Current projects include several on State Street, including development of a supermarket, reuse of the former River Inn, razed in 2013, and redevelopment of the so-called Gunn Block. Other initiatives include renovation of the Ansel Phelps House on Maple Street and DevelopSpringfield’s commitment to build an innovation center in two long-vacant buildings on Bridge Street.
That facility will become the new home to Valley Venture Mentors (VVM), another of the Difference Makers for 2015 (see related story, page A28) and one of the focal points for MassMutual’s multi-pronged efforts to promote entrepreneurship and encourage businesses to locate within Springfield.
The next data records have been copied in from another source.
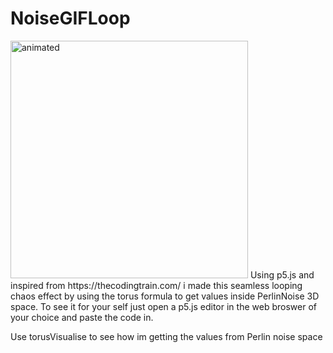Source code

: # NoiseGIFLoop <div align="left">
  <img width="380"  src="https://user-images.githubusercontent.com/65507003/136805059-09b218d2-de1f-44c8-b454-61e39577a05a.gif" alt="animated">
</div>
Using p5.js and inspired from https://thecodingtrain.com/ i made this seamless looping chaos effect by using the torus formula to get values inside PerlinNoise 3D space.
To see it for your self just open a p5.js editor in the web broswer of your choice and paste the code in.

Use torusVisualise to see how im getting the values from Perlin noise space
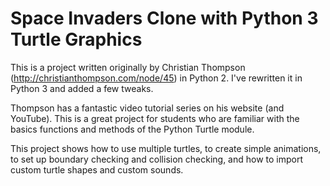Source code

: # Space Invaders Clone with Python 3 Turtle Graphics

This is a project written originally by Christian Thompson (http://christianthompson.com/node/45) in Python 2. I've rewritten it in Python 3 and added a few tweaks.

Thompson has a fantastic video tutorial series on his website (and YouTube). This is a great project for students who are familiar with the basics functions and methods of the Python Turtle module.

This project shows how to use multiple turtles, to create simple animations, to set up boundary checking and collision checking, and how to import custom turtle shapes and custom sounds.
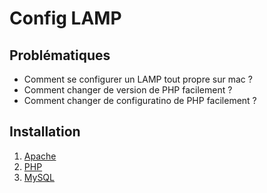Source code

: # Config LAMP

## Problématiques
- Comment se configurer un LAMP tout propre sur mac ?
- Comment changer de version de PHP facilement ?
- Comment changer de configuratino de PHP facilement ?

## Installation
1. [Apache](../apache.md)
2. [PHP](../php.md)
1. [MySQL](../mysql.md)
Overall, the company is investing $6.5 million in that realm, with $1.5 million going to VVM over the next three years for a startup accelerator — the first cohort of 30 companies started its six months of programs in January — and $5 million for creation of the Springfield Venture Fund, which will invest in startups located in Springfield or willing to relocate there.
In December, video-game developer HitPoint Studios became the first company to receive an investment ($500,000) from the fund, relocating from Amherst to a suite in 1350 Main St. in Springfield.
“We kept hearing how entrepreneurs were chasing capital, and capital was dictating where folks were locating — Boston, Cambridge, and San Francisco were putting money on the table and driving people to those communities,” said Fyntrilakis as he discussed how and why the fund came about. “Those are great cities with wonderful entrepreneurial ecosystems, but we felt that we had, through VVM and others, a good entrepreneurial ecosystem in Springfield, but the early-stage capital just wasn’t available, and folks were leaving to pursue capital elsewhere.”
By providing that early-stage capital, as well as other forms of support for entrepreneurship, MassMutual is taking a somewhat bold step in the arena of community involvement, one that should pay huge dividends down the road, said Jay Leonard, a board member at VVM and one of those who helped guide it though its formative years.
“MassMutual’s support of both the accelerator and the fund has been critical,” said Leonard, who serves as an economic researcher for one of the company’s subsidiaries, Babson Capital Management, and has served as a go-between of sorts for VVM and the corporation. “The best way to provide economic development is to invest in companies that are going to be successful, and MassMutual’s doing that.”
Minkarah agreed, and returned to that word ‘holistic’ to describe the company’s community involvement, especially with entrepreneurship initiatives.
“The company has provided support for the Springfield Innovation Center and Valley Venture Mentors, and it created the Springfield Venture Fund, and you can’t just look at any of these in isolation,” he explained. “When you look at that total package, here are very well-thought-out strategic investments designed to create a physical place that will support and foster innovation and entrepreneurship, support an organization that can actually run the program, and provide funding to support startups and high-growth companies that are innovative and entrepreneurial themselves.
“These are investments that MassMutual is making in the long-term economic health of the community,” he went on, “because they believe these are strategically positioned initiatives that can have a catalytic effect.”
Flood of Memories
It’s unlikely that anyone was using the word ‘catalytic’ with any degree of frequency back in 1936.
And that term probably wouldn’t be used to describe people sleeping on cots in MassMutual’s gymnasium because the flood leveled their homes.
But times change, in some ways, and that word is certainly appropriate now.
That’s because, while the company is basically continuing a 160-year-old tradition of community involvement, it is finding new, dynamic, and in some ways groundbreaking ways for it to evolve.
And that’s one of many reasons why it is a Difference Maker.